Accessing medical data has evolved dramatically over the last 10 years. First, there were fax machines, then integration engines, followed by portal log-ins. Particle is different in that with one contract and one API, customers can access FHIR data across the entire US through the 50k organizations Particle has access to today. By submitting a person’s name, DoB, address, and phone number, Particle has an 88% success rate in finding, on average, >100 records per patient. Unlike other players in the marketplace, Particle also breaks this data into discrete, normalized FHIR resources. It's never been easier to connect to the U.S. health system. The company believes the future of healthcare is in the hands of innovative disruptors. These are the folks that may have built successful companies in finance, real estate, or other industries. Particle’s superpower is its relentless focus on creating a product that is as simple to use as possible. It provides a place for these innovators to connect to the U.S. health system in just days, with a single contract, allowing them to focus on building the next big thing.

Problem Tech Solves

Not every healthcare provider group, health system, or health institution has the ability to build APIs. Particle Health has developed integrations and a single, comprehensive API that enables a modern, seamless data experience for healthcare companies. They create intuitive experiences for developers, build scalable infrastructure products teams love and collaborate with innovative leaders to launch data-driven healthcare solutions. With this approach, Particle empowers health professionals to use patient data to inform better treatment and deliver more effective care. Its platform works between FHIR and C-CDA data formats to electronically share medical records and can customize its solution to implement either format. As a result, providers can retrieve complete medical records in just a few clicks without having to fax. Pharmacy can overhaul antiquated medication supply chain systems with sleek experiences that run like clockwork. And virtual-first care providers can create purpose-built environments for teletherapy, chronic care management, and more. Particle also supports the 21st Century Cures Act as its technology infrastructure makes data sharing compliant and possible. On October 16, 2022, all electronic health information must be made available to patients, or institutions will be fined. After this date, any electronic patient health information must be made shareable - not just USCDI v1 elements.

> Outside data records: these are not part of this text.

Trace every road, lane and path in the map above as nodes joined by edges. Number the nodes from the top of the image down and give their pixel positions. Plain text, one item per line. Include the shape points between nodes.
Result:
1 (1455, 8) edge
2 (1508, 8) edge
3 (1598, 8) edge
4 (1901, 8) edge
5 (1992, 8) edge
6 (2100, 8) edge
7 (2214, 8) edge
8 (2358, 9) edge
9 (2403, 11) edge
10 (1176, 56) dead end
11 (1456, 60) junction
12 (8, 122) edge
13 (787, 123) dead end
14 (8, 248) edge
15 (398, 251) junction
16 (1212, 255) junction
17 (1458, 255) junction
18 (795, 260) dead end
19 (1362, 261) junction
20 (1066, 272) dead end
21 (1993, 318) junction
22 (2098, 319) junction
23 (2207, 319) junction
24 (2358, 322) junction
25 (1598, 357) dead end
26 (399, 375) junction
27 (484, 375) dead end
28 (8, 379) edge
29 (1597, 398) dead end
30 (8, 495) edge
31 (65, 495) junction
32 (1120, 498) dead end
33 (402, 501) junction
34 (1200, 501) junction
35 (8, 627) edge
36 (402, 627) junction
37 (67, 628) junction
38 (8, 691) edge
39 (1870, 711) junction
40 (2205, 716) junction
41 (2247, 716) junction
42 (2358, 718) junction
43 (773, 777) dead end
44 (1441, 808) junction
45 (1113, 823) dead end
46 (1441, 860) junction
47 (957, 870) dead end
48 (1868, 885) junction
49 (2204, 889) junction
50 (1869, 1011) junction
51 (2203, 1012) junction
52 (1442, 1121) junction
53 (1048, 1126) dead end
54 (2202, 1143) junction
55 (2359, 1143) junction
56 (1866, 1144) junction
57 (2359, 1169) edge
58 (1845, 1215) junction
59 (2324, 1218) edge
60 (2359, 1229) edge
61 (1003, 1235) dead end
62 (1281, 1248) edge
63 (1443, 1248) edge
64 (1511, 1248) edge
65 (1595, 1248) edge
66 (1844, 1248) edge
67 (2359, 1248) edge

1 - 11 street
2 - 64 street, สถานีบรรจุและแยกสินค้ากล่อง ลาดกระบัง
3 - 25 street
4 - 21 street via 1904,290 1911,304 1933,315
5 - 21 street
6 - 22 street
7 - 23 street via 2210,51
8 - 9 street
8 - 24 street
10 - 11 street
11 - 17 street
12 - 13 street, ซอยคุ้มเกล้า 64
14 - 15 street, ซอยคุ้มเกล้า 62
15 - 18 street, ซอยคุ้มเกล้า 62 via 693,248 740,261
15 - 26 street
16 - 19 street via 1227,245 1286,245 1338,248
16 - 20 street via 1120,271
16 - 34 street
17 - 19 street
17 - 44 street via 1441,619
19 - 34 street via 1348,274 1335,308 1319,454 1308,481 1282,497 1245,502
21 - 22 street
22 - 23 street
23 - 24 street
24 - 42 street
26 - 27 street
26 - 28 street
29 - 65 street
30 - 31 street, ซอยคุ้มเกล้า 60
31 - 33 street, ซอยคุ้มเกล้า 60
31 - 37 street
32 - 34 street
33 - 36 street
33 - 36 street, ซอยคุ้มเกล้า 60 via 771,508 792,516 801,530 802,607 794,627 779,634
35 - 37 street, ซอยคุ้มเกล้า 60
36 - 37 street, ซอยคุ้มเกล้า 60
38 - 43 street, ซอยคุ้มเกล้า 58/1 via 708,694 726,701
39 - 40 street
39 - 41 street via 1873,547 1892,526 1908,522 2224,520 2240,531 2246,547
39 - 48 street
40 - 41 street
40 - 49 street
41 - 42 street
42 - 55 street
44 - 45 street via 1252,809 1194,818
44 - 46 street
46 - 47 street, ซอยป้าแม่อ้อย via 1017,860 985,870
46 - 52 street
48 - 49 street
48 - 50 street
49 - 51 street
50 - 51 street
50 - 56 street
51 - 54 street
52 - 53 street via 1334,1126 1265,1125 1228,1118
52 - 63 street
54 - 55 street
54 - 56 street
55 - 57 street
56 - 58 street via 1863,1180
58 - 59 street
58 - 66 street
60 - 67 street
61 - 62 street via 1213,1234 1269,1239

This expansive rule includes billing records and claims information. Particle is already supporting its customers by allowing them to share medical information in an easy and standardized way.


Particle Health has not completed any specific economic and clinical ROI studies. However, research has found that patients consistently express interest in access to their personal health information (PHI); this comprehensive clinical data can be used to inform personalized treatment guidelines. An Open Notes study published by the Annals of Internal Medicine found that patients frequently chose to access their medical visit notes. The study shared that a large majority of patients reported clinically relevant benefits and minimal concerns. At the end of the experimental period, 99% of patients wanted open notes to continue, and no doctor elected to stop. (https://pubmed.ncbi.nlm.nih.gov/23027317/) Sharing PHI is often a slow and dated process. Researchers from Regenstrief Institute and Indiana University School of Dentistry confirmed that dental providers typically fax patient data and that the faxed information arrived in seven to 10 days, although in the study, 30% of requests took even longer. The results highlight the challenges facilities experience, such as requiring multiple attempts to contact medical providers and the incompleteness of information shared. (https://www.frontiersin.org/articles/10.3389/fdgth.2022.838538/full) Finally, a retrospective analysis of over 75,000 heart failure patients identified dozens of variables that were independently predictive of subsequent outcomes, highlighting how data-driven profiles can “enable better identification of patients in need of follow‐up” and “avoid unjustified inequalities in referrals”. (https://www.ncbi.nlm.nih.gov/pmc/articles/PMC8934918/) This is just a sampling of research that validates the need for sharing PHI at scale. This practice not only saves healthcare providers time and money; it also ensures patients receive efficient care.